=== Arbeitsaufträge ===
A - Schreibe aus dem Text über John Gilbert den Abschnitt wortgetreu ab, der mit den Worten „Obwohl er nicht“ einsetzt und mit „750 Zeichnungen anfertigte.“ schließt.
B - Von welchem Maler erhielt Gilbert laut dem Text über John Gilbert seine einzige formale Ausbildung?
C - Führe den Text über John Gilbert ab der Stelle weiter, an der er aufhört.

=== Textauszug ===
Bronzeskulpturen
Sir John Gilbert (21. Juli 1817 – 5. Oktober 1897) war ein englischer Maler, Illustrator und Holzstecher, der größtenteils autodidakt war. Er wurde in Blackheath, Surrey, geboren und erlernte die Malerei durch das Kopieren von Stichen. Seine einzige formale Ausbildung erhielt er von dem Maler George Lance.
Obwohl er nicht an den Schulen der Royal Academy aufgenommen wurde, beherrschte Gilbert verschiedene Techniken, darunter Aquarell und Ölmalerei. Er begann 1836, in der Society of British Artists auszustellen, und ab 1838 in der Royal Academy. Seine Werke waren oft von mittelalterlichen und ritterlichen Themen inspiriert, weshalb er den Spitznamen „der Scott der Malerei“ erhielt.
Gilbert ist vor allem für seine Illustrationen und Holzstiche bekannt. Er arbeitete an über 2000 Holzstichen für die Illustrated London News und das London Journal. Zudem illustrierte er zahlreiche literarische Werke, darunter eine komplette Ausgabe von Shakespeare, für die er fast 750 Zeichnungen anfertigte.

=== Vorliegendes Material ===
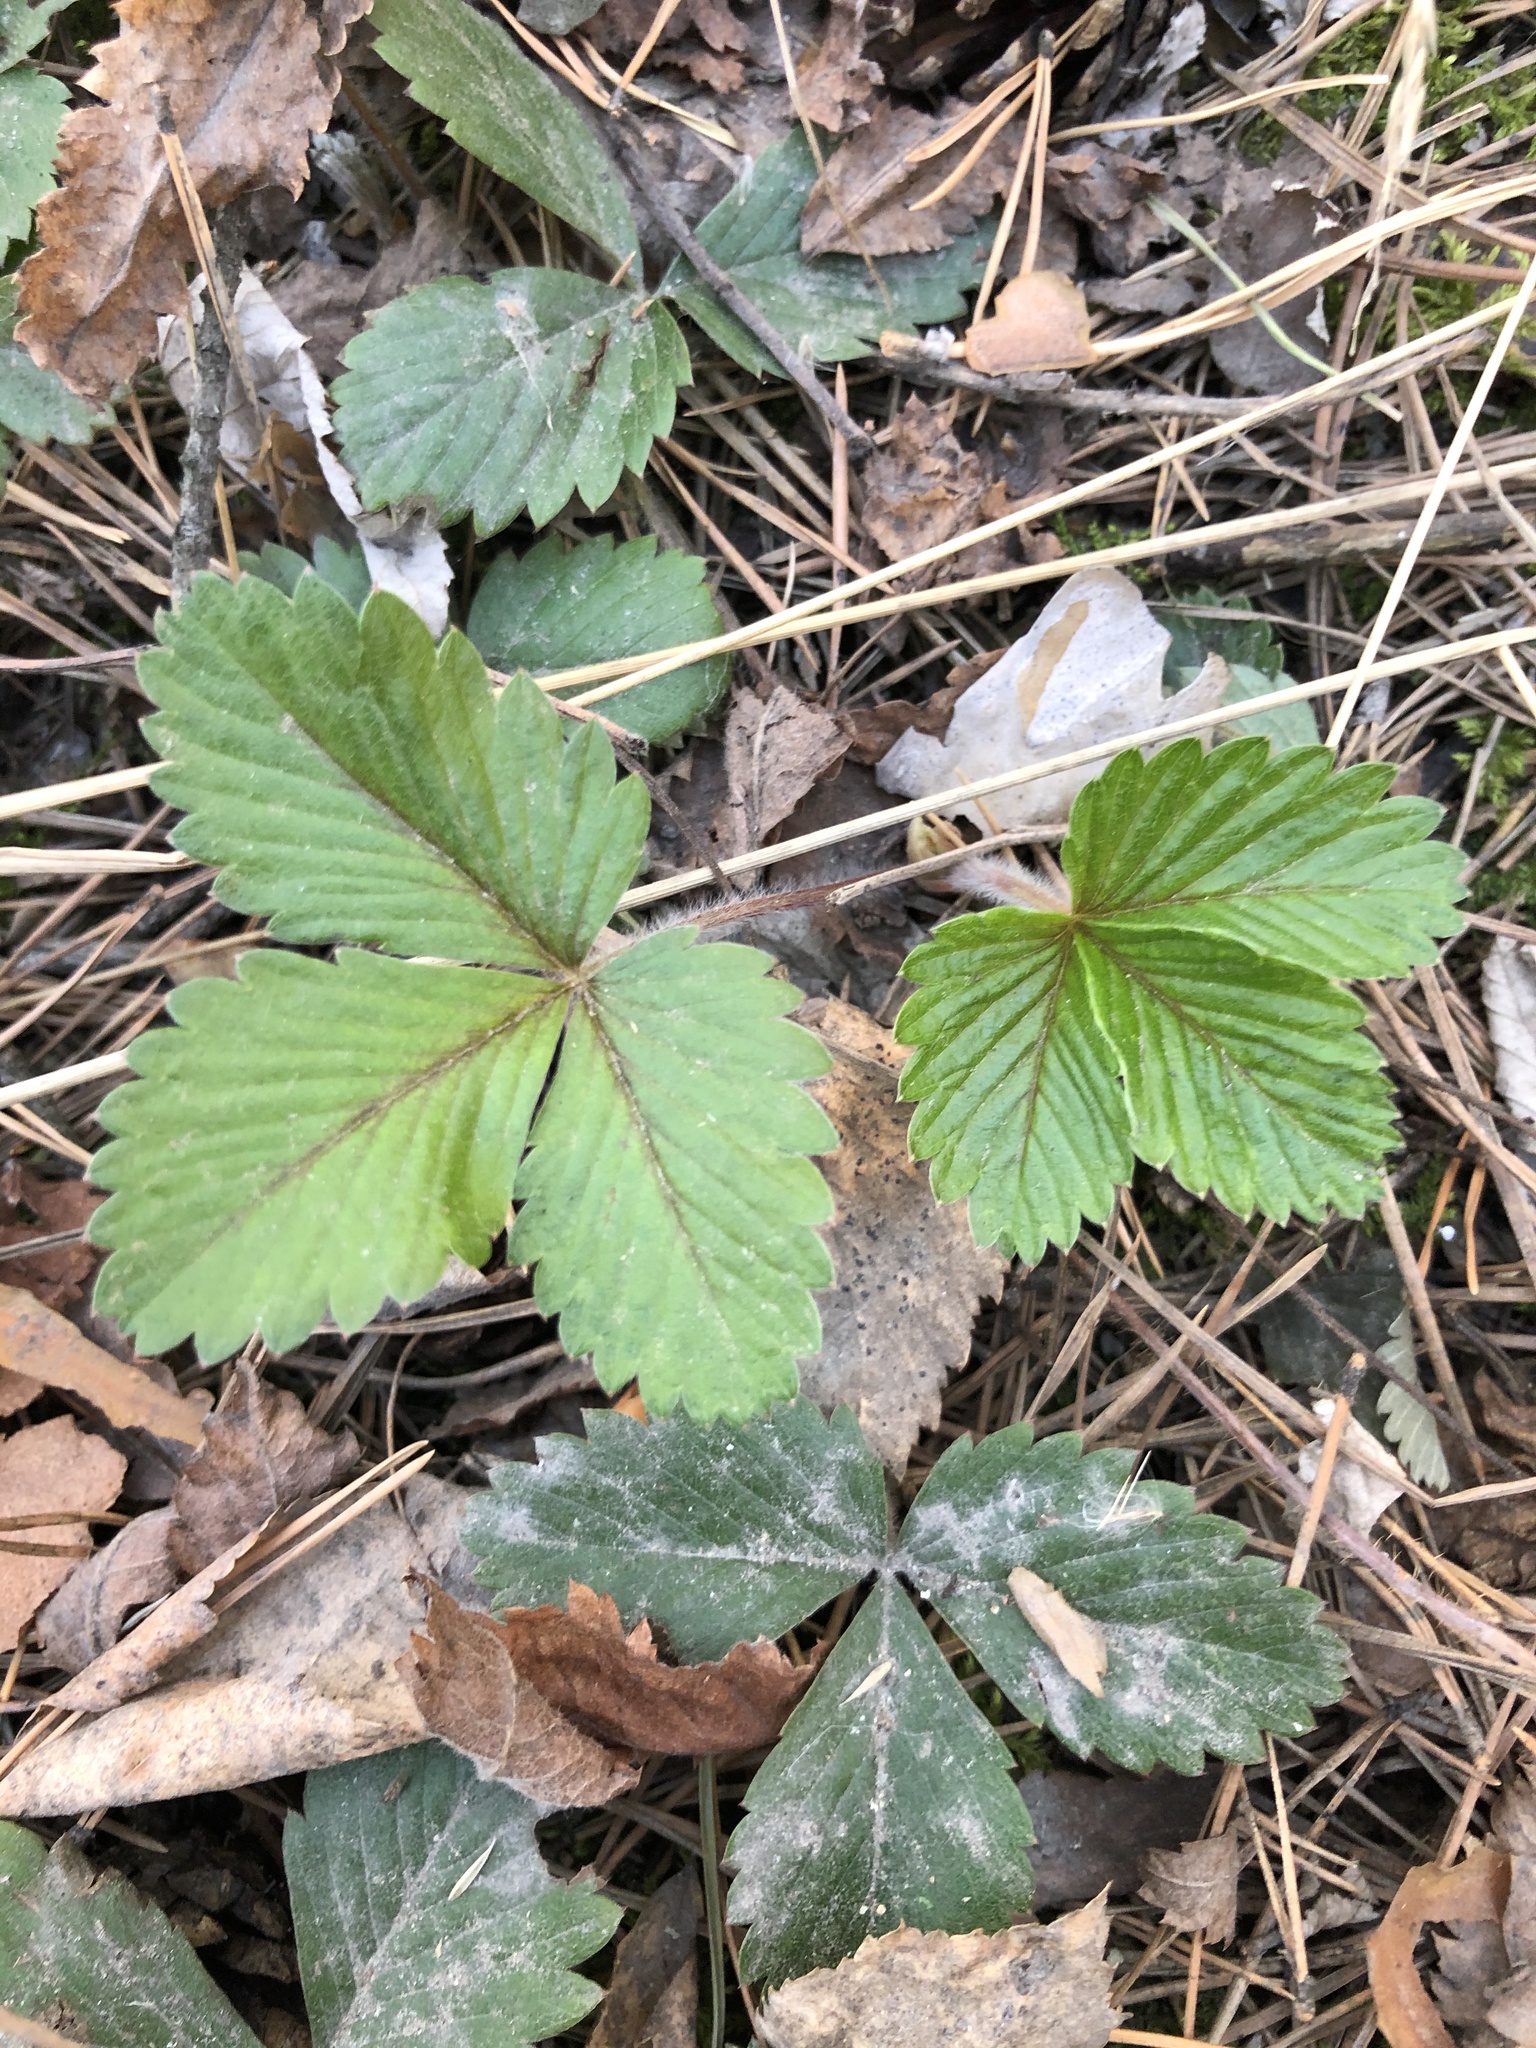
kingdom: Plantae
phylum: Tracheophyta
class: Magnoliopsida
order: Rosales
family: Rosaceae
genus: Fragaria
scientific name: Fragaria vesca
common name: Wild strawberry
---
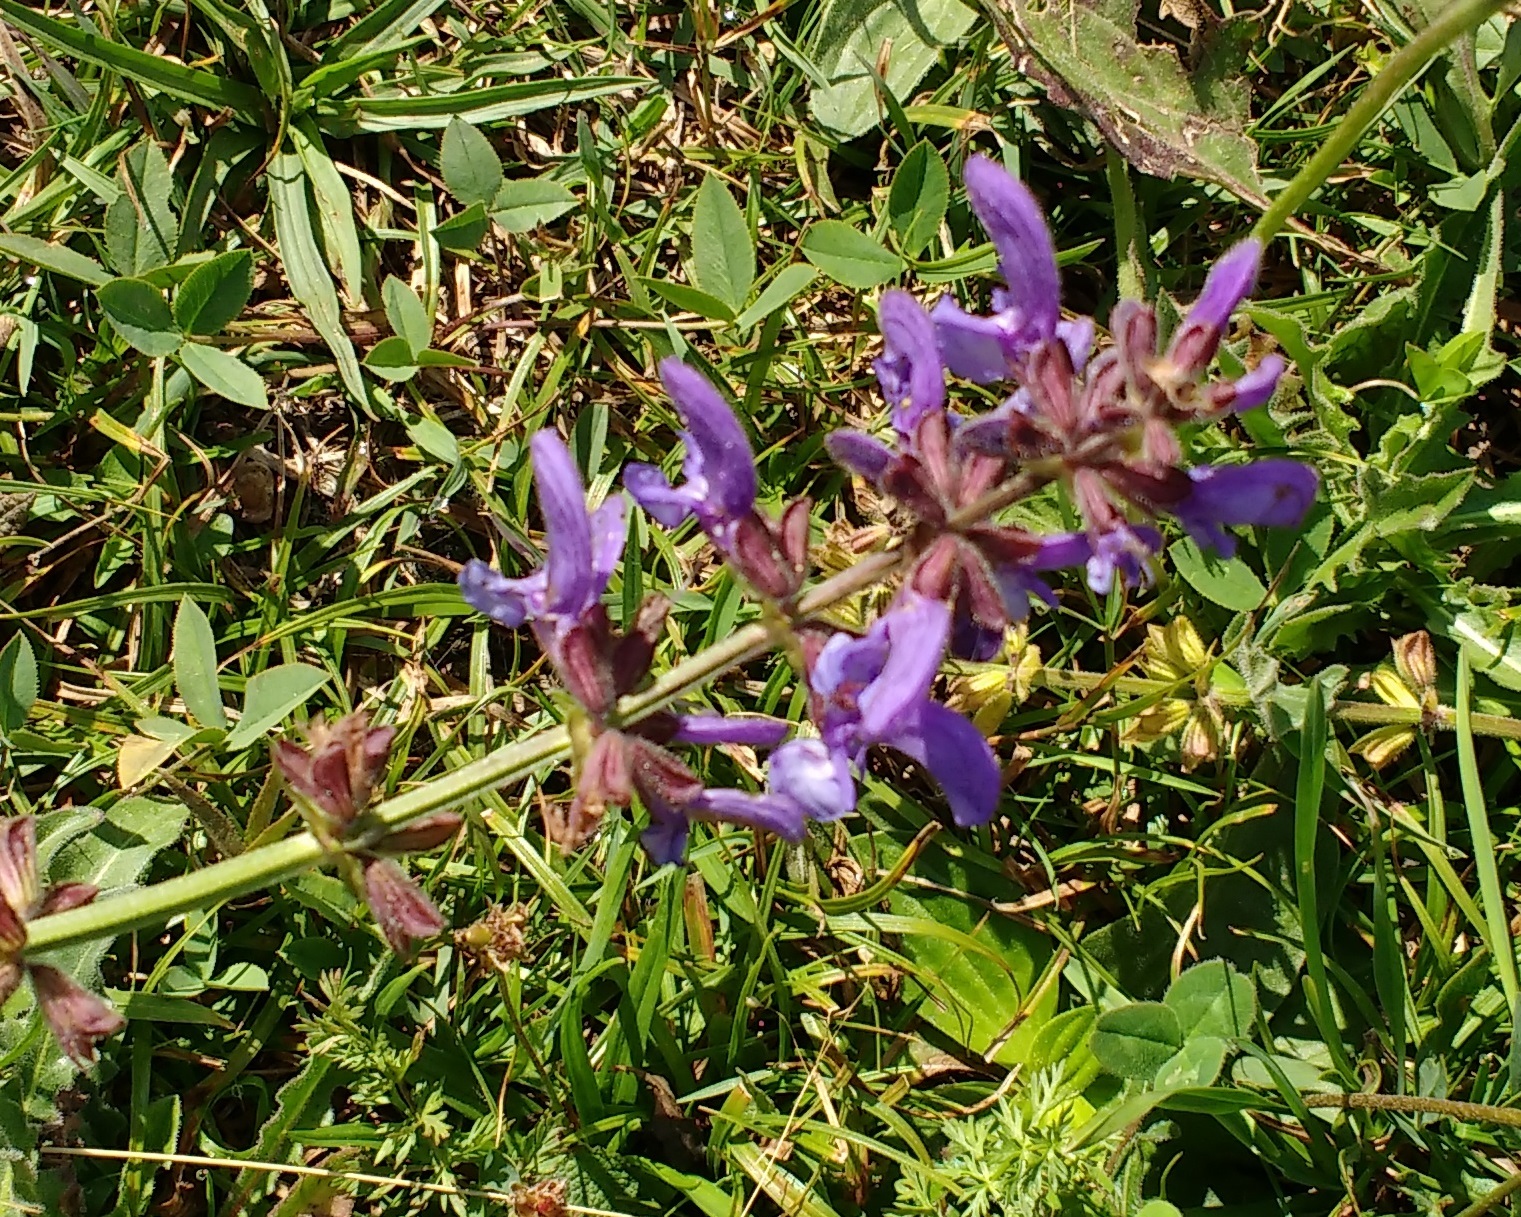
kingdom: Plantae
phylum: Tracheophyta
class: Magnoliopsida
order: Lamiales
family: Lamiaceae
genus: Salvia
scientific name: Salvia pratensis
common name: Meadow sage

=== Lösungen ===
A -
Obwohl er nicht an den Schulen der Royal Academy aufgenommen wurde, beherrschte Gilbert verschiedene Techniken, darunter Aquarell und Ölmalerei. Er begann 1836, in der Society of British Artists auszustellen, und ab 1838 in der Royal Academy. Seine Werke waren oft von mittelalterlichen und ritterlichen Themen inspiriert, weshalb er den Spitznamen „der Scott der Malerei“ erhielt.
Gilbert ist vor allem für seine Illustrationen und Holzstiche bekannt. Er arbeitete an über 2000 Holzstichen für die Illustrated London News und das London Journal. Zudem illustrierte er zahlreiche literarische Werke, darunter eine komplette Ausgabe von Shakespeare, für die er fast 750 Zeichnungen anfertigte.

B - Von George Lance.

C -
1871 wurde er Präsident der Royal Watercolour Society, und 1872 wurde er zum Ritter geschlagen, womit er den Titel Sir John Gilbert erhielt. 1876 wurde er in die Royal Academy aufgenommen. Während seiner Karriere stellte er etwa 400 Aquarell- und Ölgemälde in verschiedenen Kunstgesellschaften aus.
Heute befinden sich fast sechzig seiner Ölgemälde in nationalen britischen Sammlungen, was seine anhaltende Bedeutung in der viktorianischen Kunstszene unterstreicht.